(France Info 25/05/2010)
Toute la semaine, France Info revient sur le cinquantenaire des indépendances en Afrique. Seize pays de ce continent l’ont obtenu cette année-là. Aujourd’hui, focus sur le Cameroun. Les évènements dramatiques qui ont marqué son indépendance, le 1er janvier 1960, ont laissé des traces durables dans les esprits. Et les Camerounais jettent un regard cru sur les relations franco-africaines.
La guerre d’Indochine ou la guerre d’Algérie ont leur place dans les manuels d’Histoire et dans les consciences. Mais pour l’Afrique sub-saharienne, le cliché a tendance à montrer une décolonisation presque tranquille, rendue automatique et sans douleur par les lois et la volonté du général de Gaulle.
C’est une autre version de l’Histoire qui s’est inscrite dans les forêts du Cameroun.
Elle est peu racontée, mais cinquante ans après, elle ne s’est pas effacée des mémoires au Cameroun, où les rapports avec la France posent problème à certains, tant sur le plan de la politique actuelle que sur celui de l’Histoire.
Au Cameroun, 50 ans après l’indépendance, un passé encore douloureux Le Plus de Valérie Crova (5'44")
France Info - Samuel Mack-Kit, actuel président de l’UPC.
Le pays a été le premier de la série de 1960 à accéder à l’indépendance. Le premier janvier, c’était officiel, le Cameroun n’était plus une colonie française, mais un pays indépendant. Président : Ahmadou Ahidjo, vieux routier de la politique africaine : il a débuté sa carrière en 1947.
Les festivités et les défilés dans Yaoundé tentent de faire oublier qu’une guerre civile sévit depuis cinq ans dans le sud du pays, où les Bamilékés demandent l’indépendance, sous la bannière de l’Union des populations du Cameroun (UPC). Leur chef historique, Ruben Um Nyobé, est déjà mort. Il a été exécuté deux ans plus tôt par l’armée française.
Le parti UPC existe toujours, et pour son président, Samuel Mack-Kit, la France n’a ni soldé les comptes de l’Histoire, ni clarifié sa politique présente. (2'06")
Cette “coopération” ne s’arrête pas le 1er janvier 1960. Un accord de défense, signé avant, donne les coudées franches à la France pour soutenir le régime “ami”. Et les opérations vont reprendre de plus belle après l’indépendance. Cinq bataillons français sont dépêchés dans le sud du Cameroun. Ils vont y mettre en œuvre les techniques appliquées en Indochine et en Algérie, détruisant les villages, pour tenter d’assécher les maquis de l’UPC. Certains témoignages évoquent l’utilisation de napalm. Le nombre de victimes de ces campagnes militaires françaises avant et après 1960 n’est pas connu. Il pourrait atteindre des dizaines de milliers de morts.

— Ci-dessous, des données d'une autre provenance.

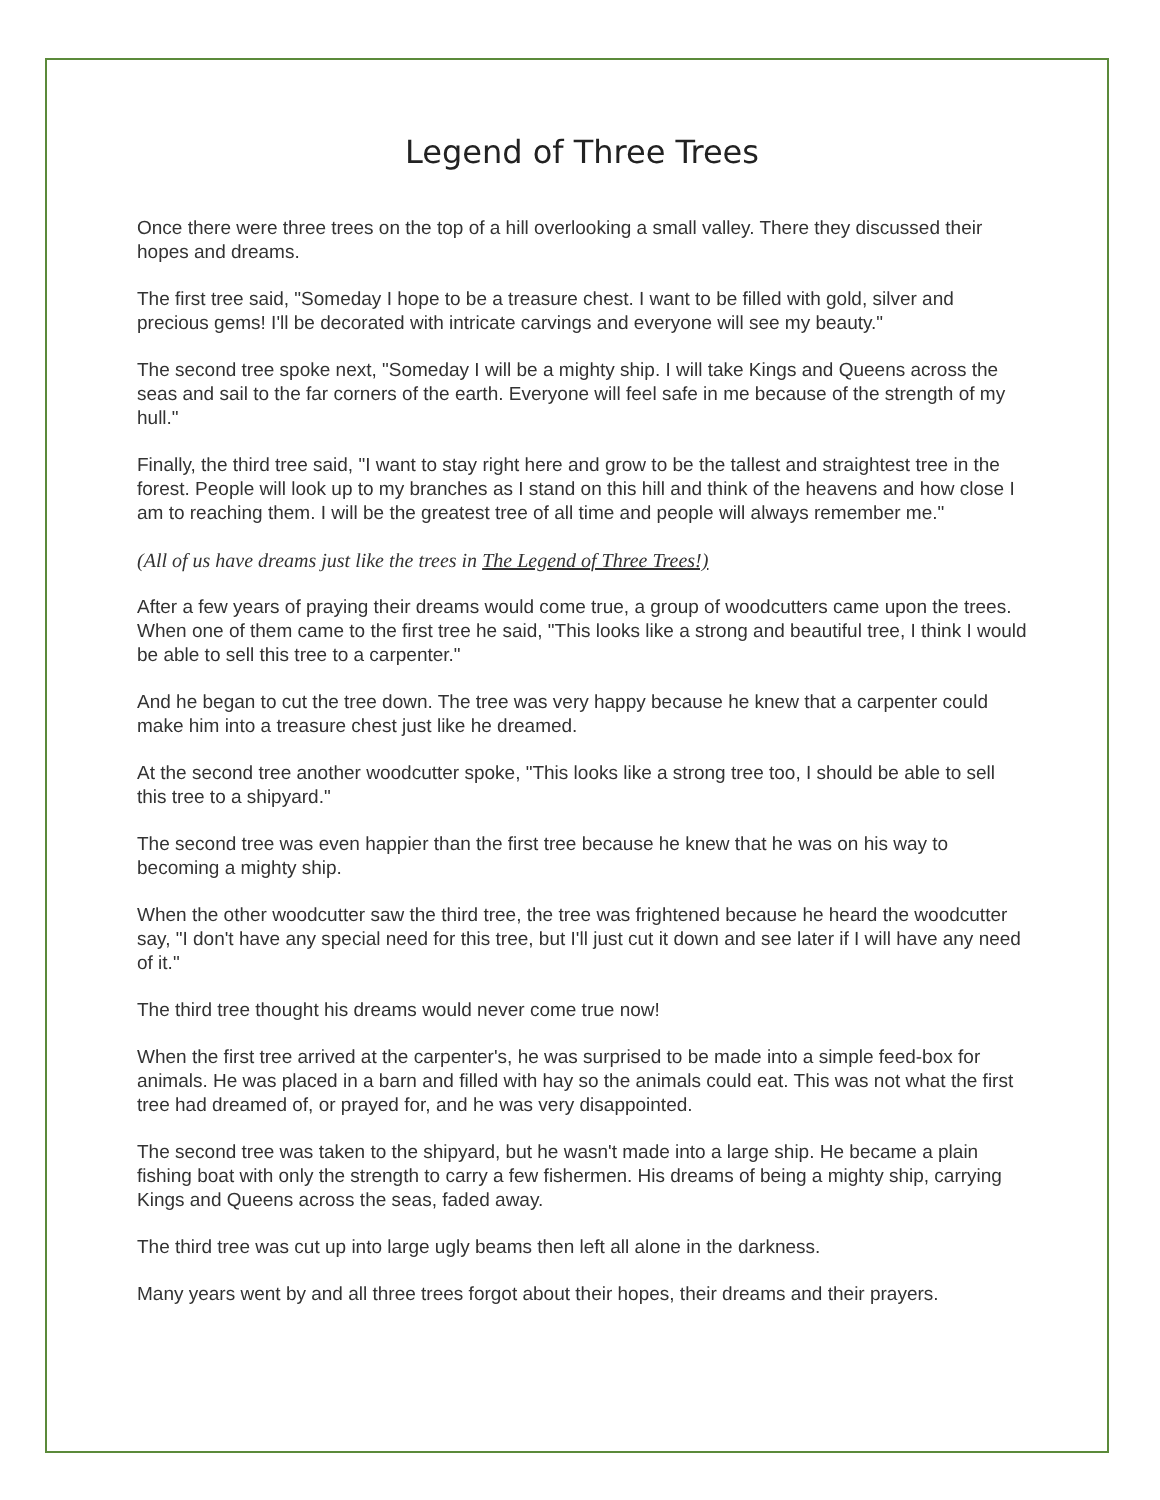Legend of Three Trees
Once there were three trees on the top of a hill overlooking a small valley. There they discussed their hopes and dreams.
The first tree said, "Someday I hope to be a treasure chest. I want to be filled with gold, silver and precious gems! I'll be decorated with intricate carvings and everyone will see my beauty."
The second tree spoke next, "Someday I will be a mighty ship. I will take Kings and Queens across the seas and sail to the far corners of the earth. Everyone will feel safe in me because of the strength of my hull."
Finally, the third tree said, "I want to stay right here and grow to be the tallest and straightest tree in the forest. People will look up to my branches as I stand on this hill and think of the heavens and how close I am to reaching them. I will be the greatest tree of all time and people will always remember me."
(All of us have dreams just like the trees in The Legend of Three Trees!)
After a few years of praying their dreams would come true, a group of woodcutters came upon the trees. When one of them came to the first tree he said, "This looks like a strong and beautiful tree, I think I would be able to sell this tree to a carpenter."
And he began to cut the tree down. The tree was very happy because he knew that a carpenter could make him into a treasure chest just like he dreamed.
At the second tree another woodcutter spoke, "This looks like a strong tree too, I should be able to sell this tree to a shipyard."
The second tree was even happier than the first tree because he knew that he was on his way to becoming a mighty ship.
When the other woodcutter saw the third tree, the tree was frightened because he heard the woodcutter say, "I don't have any special need for this tree, but I'll just cut it down and see later if I will have any need of it."
The third tree thought his dreams would never come true now!
When the first tree arrived at the carpenter's, he was surprised to be made into a simple feed-box for animals. He was placed in a barn and filled with hay so the animals could eat. This was not what the first tree had dreamed of, or prayed for, and he was very disappointed.
The second tree was taken to the shipyard, but he wasn't made into a large ship. He became a plain fishing boat with only the strength to carry a few fishermen. His dreams of being a mighty ship, carrying Kings and Queens across the seas, faded away.
The third tree was cut up into large ugly beams then left all alone in the darkness.
Many years went by and all three trees forgot about their hopes, their dreams and their prayers.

Les services secrets, Jacques Foccart en tête, mènent la danse sur un tempo très “barbouze”. Le nouveau patron de l’UPC, Félix-Roland Moumié, est “liquidé” à Genève, empoisonné.
Le pire vient ensuite. Entre 1962 et 1964, l’armée régulière camerounaise reprend le sud du pays, au prix de massacres à grande échelle. Là encore, aucun bilan n’a été entrepris. Des chiffres de 300.000 à 400.000 morts sont évoqués. Après les opérations, des observateurs confirmeront l’ampleur des destructions et les témoignages abondent sur des atrocités parfois assimilées à un génocide.
Si les Français n’ont pas, semble-t-il, participé à ces massacres, ils les ont couverts, toujours pour conserver le Cameroun dans le “pré carré”. Ils ont aussi formé et entraîné les services secrets camerounais, qui arrêtent et torturent, sous la direction d’un policier, Jean Fochivé, formé dans les locaux du SDECE, ancien nom des services français, déjà installés boulevard Mortier, à Paris.
Les étudiants camerounais ont un regard très critique envers la France, selon un étudiant de l’association ADDEC, qui milite pour al liberté d’expression à l’université de Yaoundé. (2'56")
Si la situation s’est apaisée aujourd’hui, les Camerounais n’ont pas oublié. La France est toujours perçue avec un mélange de méfiance, de rancœur et en même temps d’envie au Cameroun. Ce qui agace aujourd’hui, alors que la crise économique a frappé durement, ce sont les entreprises françaises, les liens “privilégiés” qu’elles entretiennent avec les milieux influents, comme le groupe Bolloré, qui domine les chemins de fer ou le port de Douala, ou Orange, omniprésente.
Certains évoquent l’Histoire, mais beaucoup regardent le présent. Et ce qui fâche aujourd’hui, ce sont les visas, de plus en plus difficiles à obtenir pour se rendre en France.